老犬の運動不足と太り過ぎに注意
2018.06.20 (老犬ケア)
外はすっきりしないお天気が続き、なかなかお散歩に出られないこの時期。いつもはアクティブな老犬たちも、退屈しているのではないでしょうか。こんな時期が1か月も続くと、気になってくるのが運動不足からくる体重の増加です。運動しなくても食欲は変わらないとなると、代謝の落ちている老犬にとっては太り過ぎと体調の変化が起きやすくなります。
理想体重を数字で示すのは難しく、同じ犬種であっても体長や体高の違いによって、体重は大きく違ってくるので、犬種別の体重表が当てはまらないケースもよくあります。本などに書かれている標準体重を参考にするよりは、愛犬にとって何キロがベストなのかを知っておく必要があります。
愛犬の適正体型としては、いくつかのチェック項目があります。(肥満チェック)
・犬を背中側から見て、お腹よりやや後方(ウェスト)に軽いくびれはあるか
・真横から見て、お腹下腹部が吊り上がっているか
・お腹上部を触った時に、肋骨に触れることができるか
上記に当てはまっていれば、おおよそ理想体重の状態です。さらに体調もよく、良い状態のうんちが1日2~3回しっかり出ていれば、その時の体重を控えておきましょう。肋骨が浮き出たように見える場合はやせ過ぎということもあるので、食事量が適正か、食欲が落ちていないか、病気が隠れていないか、必要であれば病院を受診しましょう。
肥満体型だと、体全体がむっちりした感じで、脂肪が邪魔をして肋骨に触れることができません。背骨周りやお尻にも脂肪がついているとダイエットにも時間がかかることがあります。
犬が肥満傾向にあると、筋力と体重のバランスが崩れて関節を痛め、歩き方にも変化がでてしまいます。痛みがでると、立つことや歩くことを嫌がって、ますます運動不足になりがちです。また、内臓脂肪も増え、心臓病や慢性疾患、人間と同じように糖尿病などの生活習慣病が表れることもあります。

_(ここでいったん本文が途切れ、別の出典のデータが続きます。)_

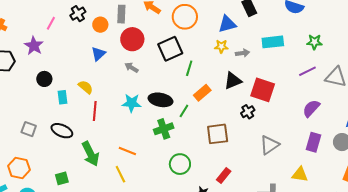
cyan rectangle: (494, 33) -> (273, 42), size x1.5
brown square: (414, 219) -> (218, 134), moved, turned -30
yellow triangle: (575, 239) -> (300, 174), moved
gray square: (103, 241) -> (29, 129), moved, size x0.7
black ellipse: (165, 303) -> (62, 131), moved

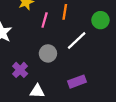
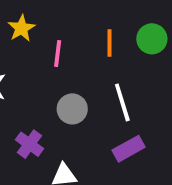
orange line: (65, 12) -> (109, 43), moved
white line: (77, 40) -> (122, 102), moved, turned -55

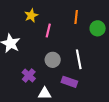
orange line: (109, 43) -> (76, 17), moved
purple rectangle: (129, 149) -> (69, 82), moved, turned 42

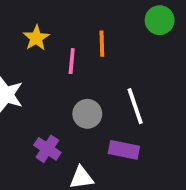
orange line: (76, 17) -> (102, 44), moved
green circle: (98, 28) -> (160, 20), moved

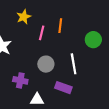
green circle: (160, 20) -> (93, 40), moved
purple cross: (47, 149) -> (20, 80), turned -32

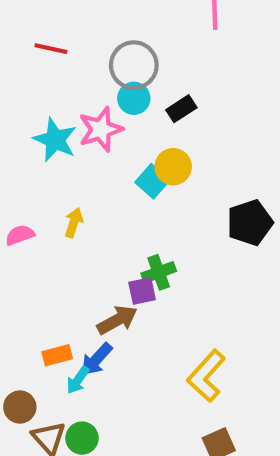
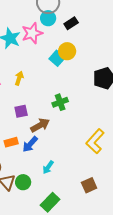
purple square: (142, 291) -> (21, 111), moved
yellow L-shape: (206, 376) -> (95, 141), moved
cyan arrow: (78, 380) -> (48, 167), moved

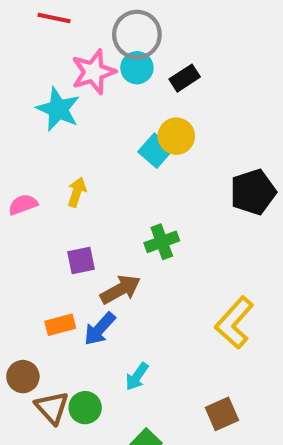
pink star: (32, 33) -> (93, 72), moved

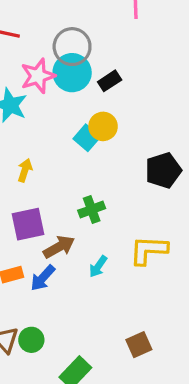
cyan circle: (137, 68) -> (72, 73), size x1.5
purple square: (81, 260) -> (28, 224), size x1.5
yellow L-shape: (234, 323) -> (149, 250), moved, turned 51
cyan arrow: (137, 377) -> (98, 266), moved

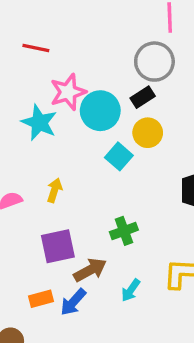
gray circle: (72, 47) -> (154, 62), moved
cyan circle: (72, 73) -> (100, 111), moved
yellow circle: (103, 126) -> (148, 133), moved

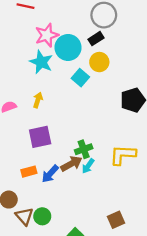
cyan star: (39, 123) -> (41, 62), moved
green cross: (124, 231) -> (84, 149), moved
brown arrow: (90, 270) -> (71, 164), moved

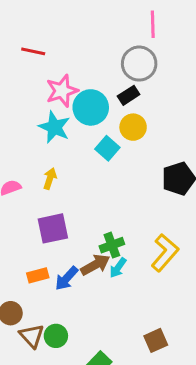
yellow L-shape: (123, 155) -> (165, 253), turned 128

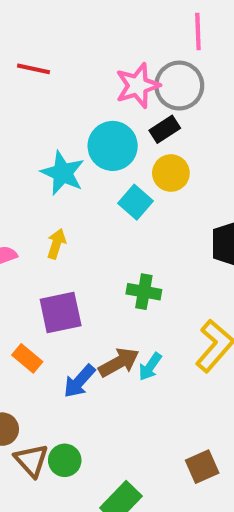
pink star: (62, 91) -> (138, 86), moved
green cross: (112, 245) -> (144, 292), moved, turned 30
orange rectangle: (38, 275) -> (27, 358), moved, turned 55

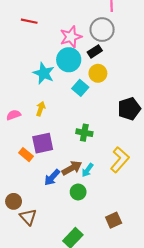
pink star: (138, 86) -> (71, 37), moved
orange rectangle: (27, 358) -> (26, 155), moved
green circle: (65, 460) -> (78, 192), moved

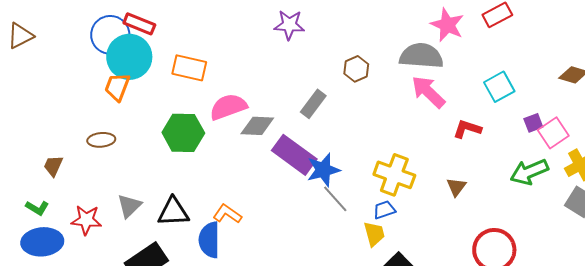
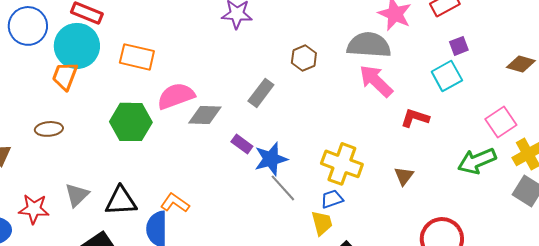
blue circle: (110, 35) -> (28, 26), moved
purple square: (533, 123) -> (459, 46), moved
purple rectangle: (294, 155) -> (242, 144), size x0.5

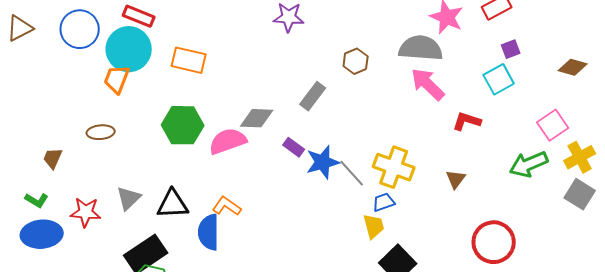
pink semicircle: (176, 96) -> (228, 141), moved
gray line: (283, 188) -> (352, 173), moved

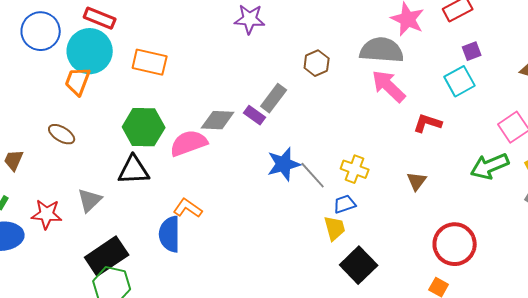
brown ellipse: (101, 132) -> (62, 134), turned 36
purple rectangle: (294, 147) -> (255, 115), moved
yellow cross: (394, 167) -> (355, 169), size x0.7
black triangle: (173, 204) -> (134, 170), moved

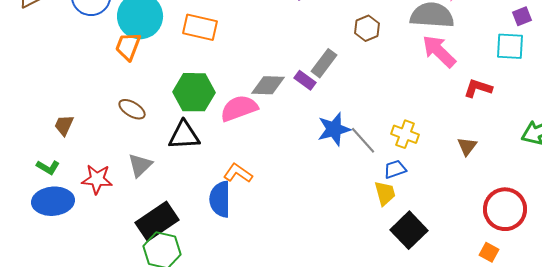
cyan square: (460, 81) -> (510, 46), turned 32
brown ellipse: (62, 134) -> (132, 109), moved

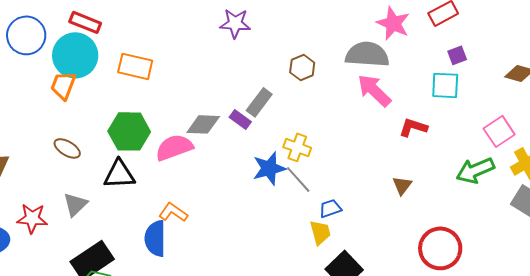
yellow cross: (405, 134) -> (297, 147), moved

肥満に気づいたら、ダイエットより前に、生活習慣を見直しましょう。急激なダイエットは老犬のストレスにつながり、体調に影響を与えることがあるので、慎重に行う必要があります。
・おやつの量を見直す
・毎日の運動を心がける。外に散歩に出られない日は、室内でもできる運動や遊びをする
・食事を数回に分ける(1日にあげる食事量は変えずに)
まず、おやつを減らしてみましょう。家族がどれだけ与えているかわからないという場合は、1日に与えるおやつの量を決めて、ビンなどに入れておきます。その中に入っているおやつが終わったら、それ以上は与えないという家族の約束を守りましょう。食事をしっかりとっている犬にとって、基本的におやつは必要ないものです。愛犬の健康を考え、カロリーの低いものを選び、徐々に量を減らす努力もしていきましょう。

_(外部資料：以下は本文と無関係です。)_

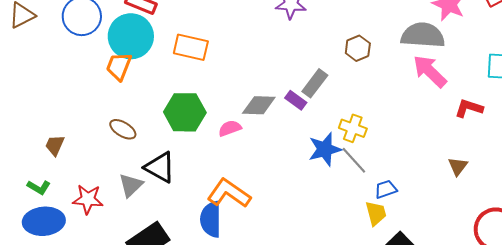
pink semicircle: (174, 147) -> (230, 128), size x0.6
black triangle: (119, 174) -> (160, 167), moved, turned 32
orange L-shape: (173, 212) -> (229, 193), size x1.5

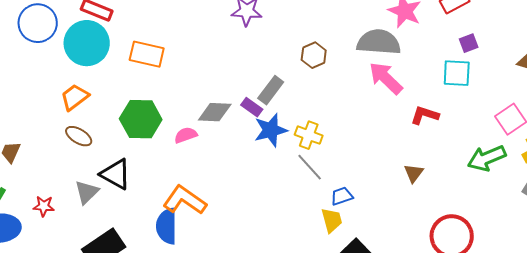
orange trapezoid: (119, 66) -> (75, 97), moved, turned 32
blue star: (325, 149) -> (271, 130), moved
red star: (88, 199) -> (44, 206), size x0.7

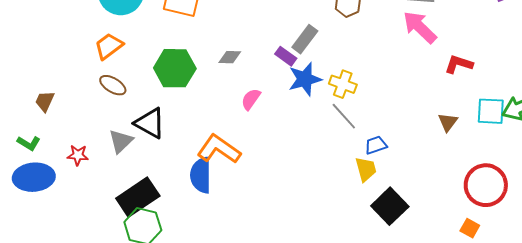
cyan square: (457, 73) -> (491, 111), moved
gray diamond: (215, 112) -> (230, 57), moved, size x0.7
pink semicircle: (186, 135) -> (251, 99), moved, turned -35

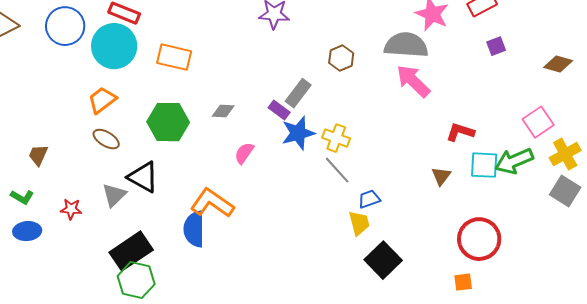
red L-shape: (459, 64) -> (460, 132), moved
blue ellipse: (34, 177) -> (27, 231), size x0.7
orange square: (470, 228) -> (463, 282), turned -36

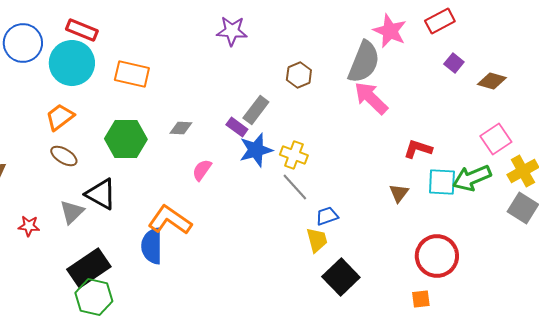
gray semicircle: (406, 45) -> (364, 62), turned 108
purple square: (496, 46) -> (454, 63), turned -30
brown diamond: (558, 64) -> (492, 81), moved

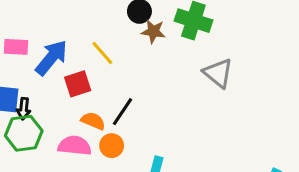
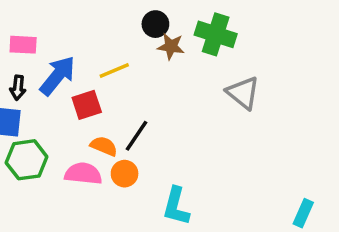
pink rectangle: (16, 47) -> (23, 45), moved
yellow line: (102, 53) -> (114, 70), turned -72
black arrow: (24, 109) -> (18, 88), moved

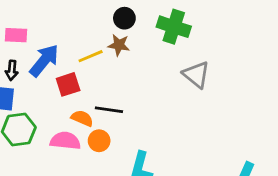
brown star: (171, 46) -> (119, 45), moved
black line: (137, 136) -> (109, 110), turned 64

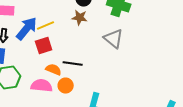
yellow line: (91, 56) -> (46, 26), moved
gray triangle: (196, 75) -> (114, 39), moved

室内運動もいろいろとあります。アクティブな老犬ならおもちゃやボールを使って遊んだり、あまり動かない老犬であれば首輪とリードをつけて、室内で疑似運動を楽しみましょう。たとえば、ペットボトルにお水をいれて倒れないようにして、間隔を空けて並べ、その間をスラロームのようにくねくねと歩いていくと、5分くらいでも軽い運動になります。気分転換にもなるので、愛犬に声をかけながら、楽しんで歩きましょう。
室内では激しい運動はできませんが、滑らないように気をつけながら軽い運動を毎日心がけるだけでも、今までよりも代謝が上がります。
長雨が続く時にはぜひ活用してみてください。